【Vol.643(2022.11.30)】中3継続率をアップするために必要なこと(リバイバル)

今回は、過去記事のリバイバルとして
「中3→高1の継続通塾率」をアップするというテーマでお届けしたいと思います。

時期的にはそろそろ誰もが意識しはじめるトピックではないでしょうか。

3年前の記事を一部改編した内容になりますが、伝えたいことはほぼ変わっていません。
それぐらい普遍的なものだとも言えます。

ご参考にしていただければ幸いです!

さて、ここ数年、中学生メインだった塾さんが
高等部を設立するケースがブームになっているようです。

その流れから「中3生の継続率アップ」「高等部のつくりかた」というテーマの
セミナーも多く開催されています。

弊社でも、現在のようにブームになる前から
これらをテーマにしたセミナーやメルマガ記事を頻繁にお届けしているのは、
それだけ重視してきた課題だからこそです。

例えば中3生が5人継続してくれれば、
新たに5人入会していただく労力が不要になるわけですから、
教室運営的にもとても助かりますしね。

ただ、中3継続は決して難しいことではありません。

ある程度長期的な視点で取り組む必要はありますが、
やることをしっかりやれば、高い継続率はきちんと実現できます。

弊社セミナーや研修に参加された方からも
「継続率が倍増した」「80%になった」など嬉しい報告をいただいていますよ。

当初25%だった継続率が、3年かけて55%にアップしている塾さんもあります。

しかし一方で、「継続率1~2割のまま」、「全員3月で退塾する」と
苦戦なさっている塾さんもあるようです。

私はこの原因には、三つの傾向があるように感じています。

1.『非受験生の退塾数が多い』
2.『中3生を継続させることが目的となっていて、その先が不透明』
3.『社員や講師に、高校生指導や大学入試の知識・意識がない』

ということです。

一つずつ解説してみますね。

1.『非受験生の退塾数が多い』

みなさんの塾では非受験生(中3・高3以外)の年間退塾数は何名ぐらいでしょうか。
また、どのくらいであれば退塾があってもセーフラインとお考えでしょうか。

私の目安としては、こんな感じです。

<よい教室>非受験生の生徒数(年間平均)×0.05人未満
<ボーダー>非受験生の生徒数(年間平均)×0.1人前後
<危険水域>非受験生の生徒数(年間平均)×0.15人以上

例えば弊塾の場合、非受験生の生徒数(年間平均)は50人ですので、
50×0.1=5人がボーダーの目安となります。

保存データ
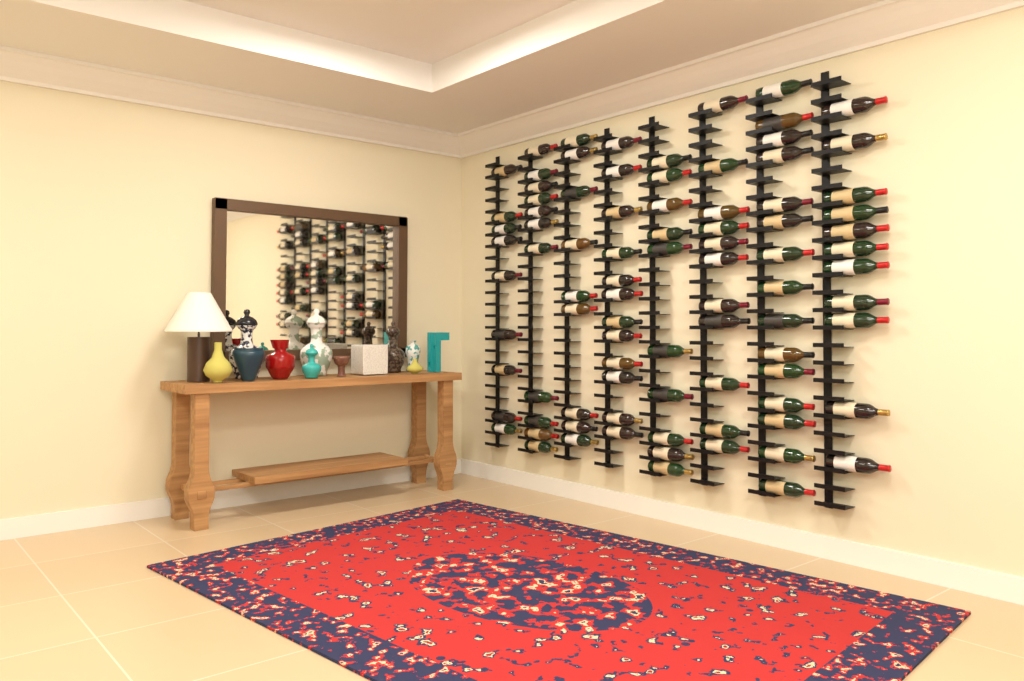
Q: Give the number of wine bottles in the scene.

指示内容
抜粋によると、中3生が継続することはなぜ教室運営にとって助かるのですか。1〜3文で説明してください。

演習の解答
中3生が継続してくれれば、その人数分の生徒に新たに入会してもらう労力が要らなくなるからです。たとえば5人が継続すれば、新たに5人を入会させる手間がかかりません。